Dans sa réplique, Miller a fait offre de preuves en proposant à la Cour qu'elle entende M. Millier et Me Kirchner lui-même. Celle-ci a estimé qu'il valait mieux entendre les arguments des parties avant de décider s'il y avait lieu de procéder à l'audition de ces témoins. La Commission soutient que la Cour ne pourrait logiquement pas réduire l'amende sur la base de la connaissance limitée qu'elle a acquise des circonstances dans lesquelles Me Kirchner a rédigé les nouvelles conditions de vente, de livraison et de paiement de Miller. Nous sommes d'accord sur ce point. Nous ne savons pas comment Me Kirchner a pu être amené à méconnaître le droit communautaire, ni comment Miller a pu omettre de lui demander de la conseiller sur ce point, ni pourquoi l'article IX du projet de Me Kirchner a été modifié.
Aussi bien estimons-nous que vous pouvez, Messieurs, choisir deux voies différentes. La première consisterait à ordonner une instruction sur ces questions en vertu de l'article 45 du règlement de procédure; la seconde, à renvoyer l'affaire devant la Commission, afin que celle-ci réexamine le montant de l'amende à la lumière des nouveaux éléments de preuve présentés par Miller. Il existe d'ailleurs un précédent à cet égard, dans l'affaire 11/74 (Transocean Marine Paint Association/Commission, Recueil 1974, p. 1063), bien qu'en l'espèce, le pouvoir de la Cour d'ordonner ce renvoi doive se déduire non de l'article 176 du traité, mais des dispositions combinées de l'article 172 du traité et de l'article 17 du règlement no 17. Nous croyons, quant à nous, que cette dernière solution est la bonne, parce qu'en la retenant, la Cour respecterait le principe selon lequel c'est à la Commission qu'il appartient au premier chef d'établir les faits étayant l'amende infligée au titre du règlement no 17 et de fixer le montant de cette amende.

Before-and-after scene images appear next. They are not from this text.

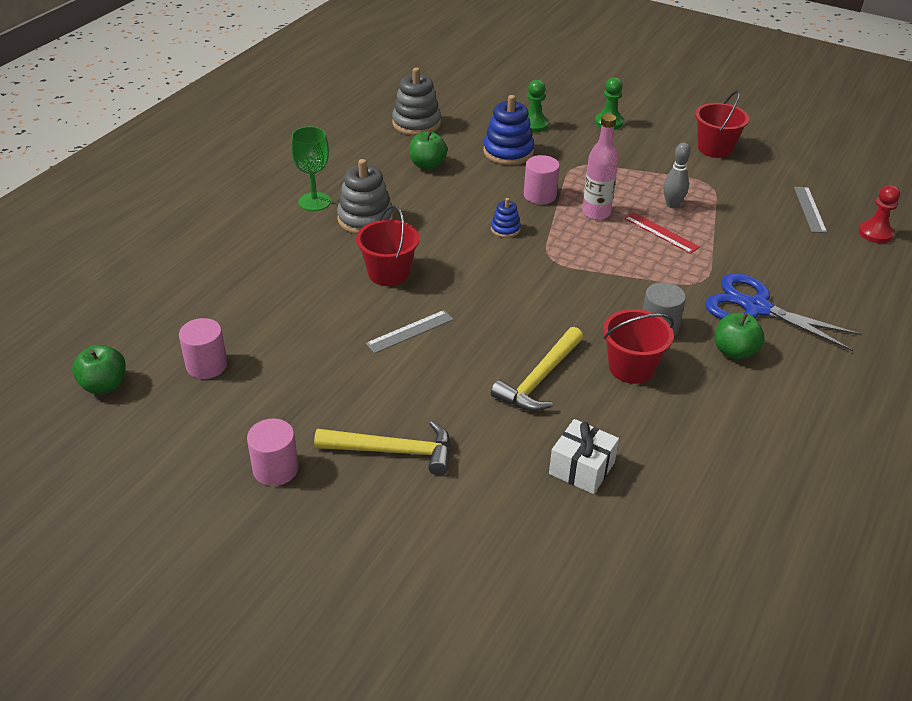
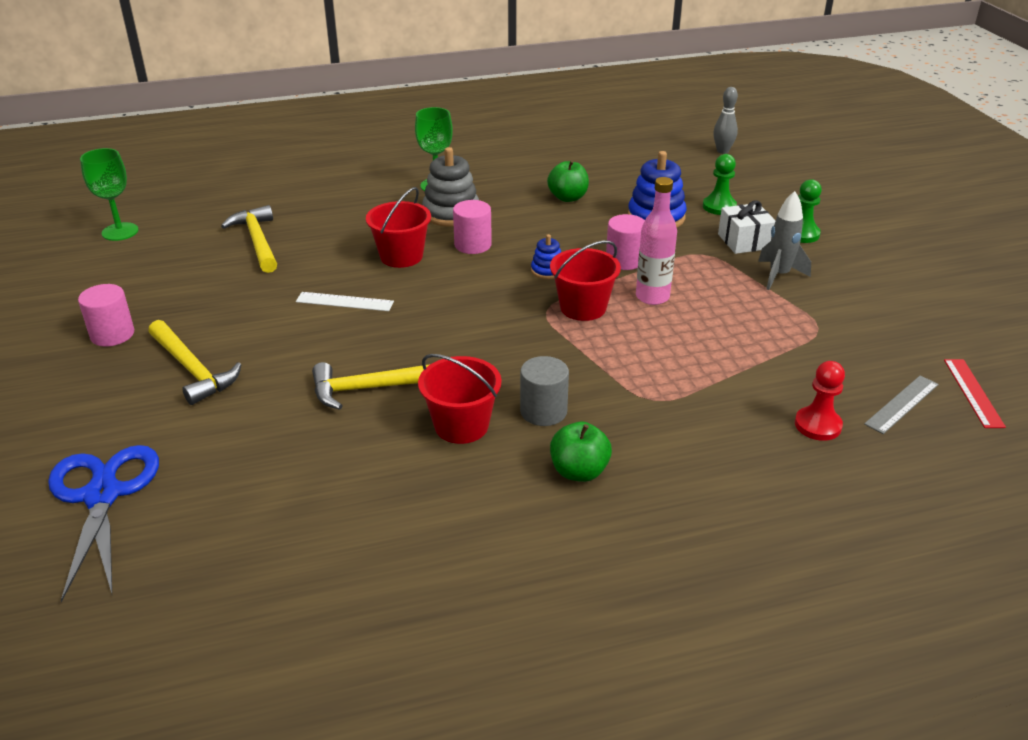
camera: 45 degrees right, 5 degrees down
(104, 385) = (120, 232): green apple -> green goblet
(206, 365) = (189, 251): pink cylinder -> pink cylinder (473, 245)
(251, 323) = (257, 241): none -> yellow hammer
(410, 331) = (344, 302): grey ruler -> white ruler
(416, 123) = (613, 166): grey stacking toy -> none
(581, 468) = (287, 468): white gift -> white gift (744, 241)
(639, 159) = (778, 275): none -> grey rocket
(661, 232) = (688, 342): red ruler -> red ruler (973, 392)
(672, 205) = (743, 326): grey bowling pin -> grey bowling pin (722, 151)
(715, 148) = (884, 302): red bucket -> red bucket (583, 307)
(756, 308) = (670, 451): blue scissors -> blue scissors (102, 495)
(875, 233) = (949, 467): red pawn -> red pawn (817, 425)

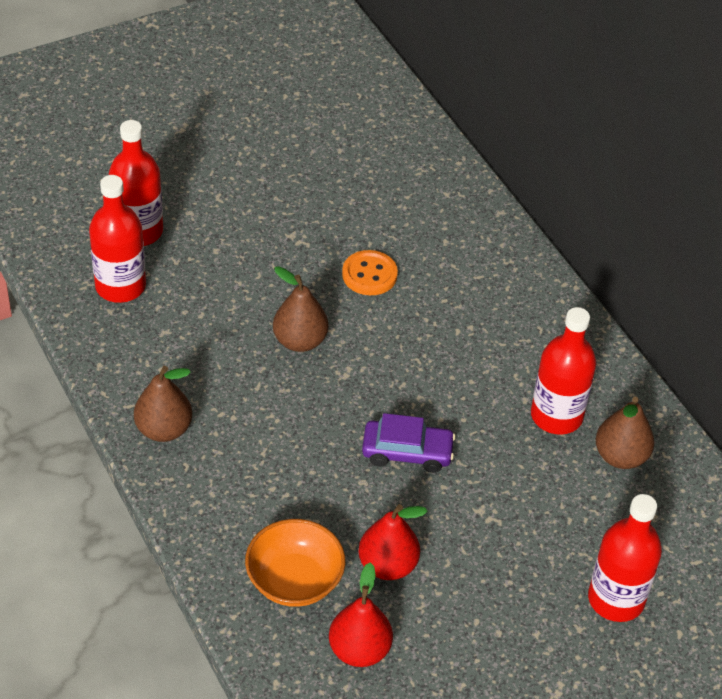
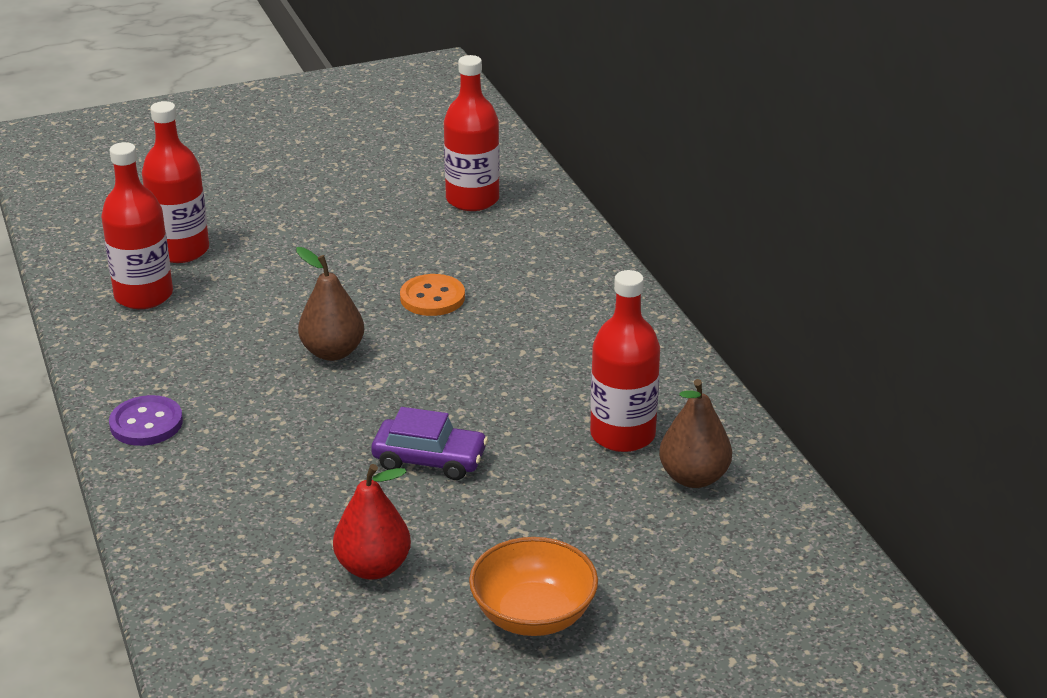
camera: 10 degrees right, 15 degrees down
(164, 429) = (146, 423): brown pear -> purple button
(294, 580) = (253, 575): orange bowl -> orange bowl (533, 615)
(359, 650) = (311, 650): red pear -> none
(616, 599) = (655, 619): red bottle -> red bottle (472, 199)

Nous ne pensons pas cependant qu'il faille mettre une partie quelconque des frais de l'instance à la charge de la Commission, étant donné que son comportement ne saurait, à aucun égard, prêter le flanc à la critique.

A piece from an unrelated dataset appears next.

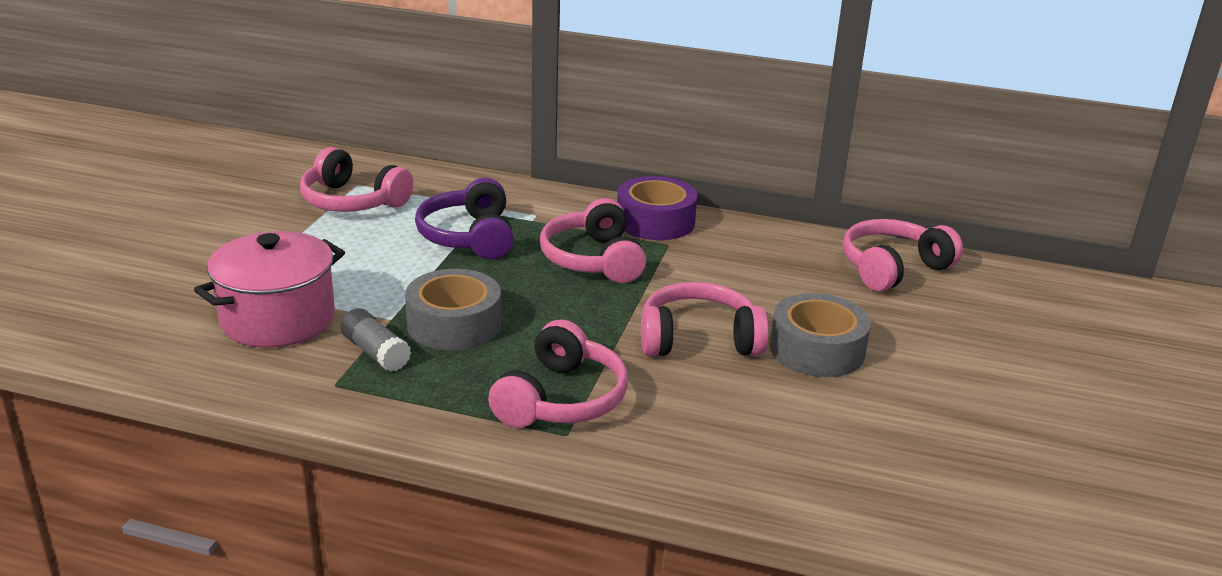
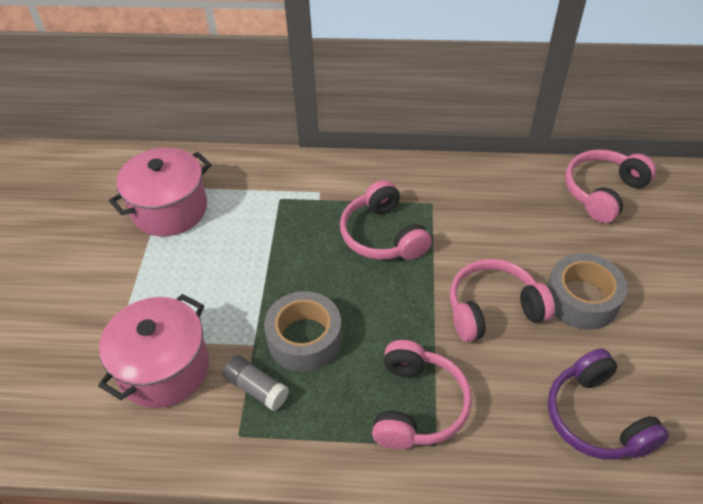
camera: 10 degrees left, 20 degrees up
(352, 201) = (169, 209): pink headphones -> pink pot
(469, 237) = (278, 231): purple headphones -> purple headphones (596, 418)
(655, 221) = (413, 178): purple tape -> none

Aussi concluons-nous à ce que vous
1)
annuliez l'amende infligée par l'article 2 de la décision de la Commission et renvoyiez l'affaire devant la Commission afin que celle-ci détermine le montant de l'amende à la lumière des nouveaux éléments de preuve apportés par Miller; et
2)
condamniez Miller aux dépens de l'instance.

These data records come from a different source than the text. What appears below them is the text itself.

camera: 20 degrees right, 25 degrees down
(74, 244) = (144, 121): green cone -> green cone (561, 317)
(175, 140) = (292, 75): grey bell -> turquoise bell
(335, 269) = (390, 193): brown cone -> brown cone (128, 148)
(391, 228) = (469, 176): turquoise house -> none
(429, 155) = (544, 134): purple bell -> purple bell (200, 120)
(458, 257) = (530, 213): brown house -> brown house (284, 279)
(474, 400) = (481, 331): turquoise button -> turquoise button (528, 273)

( 1 ) Traduit de l'anglais.
( 2 ) La notion d'«exception péremptoire», connue en droit romain et dans l'ancien droit français, a été choisie ici en vue de rendre la notion de estoppel du droit anglais, ce dernier terme recouvrant un moyen de preuve empêchant une partie de nier certains faits qu'elle a fait valoir auparavant (voir «Jowitt's Dictionary of English Law», éd. 1977, p. 725); en particulier, l'estoppel by deed est basée sur le principe que personne ne saurait contester son propre acte solennel (id., p. 726).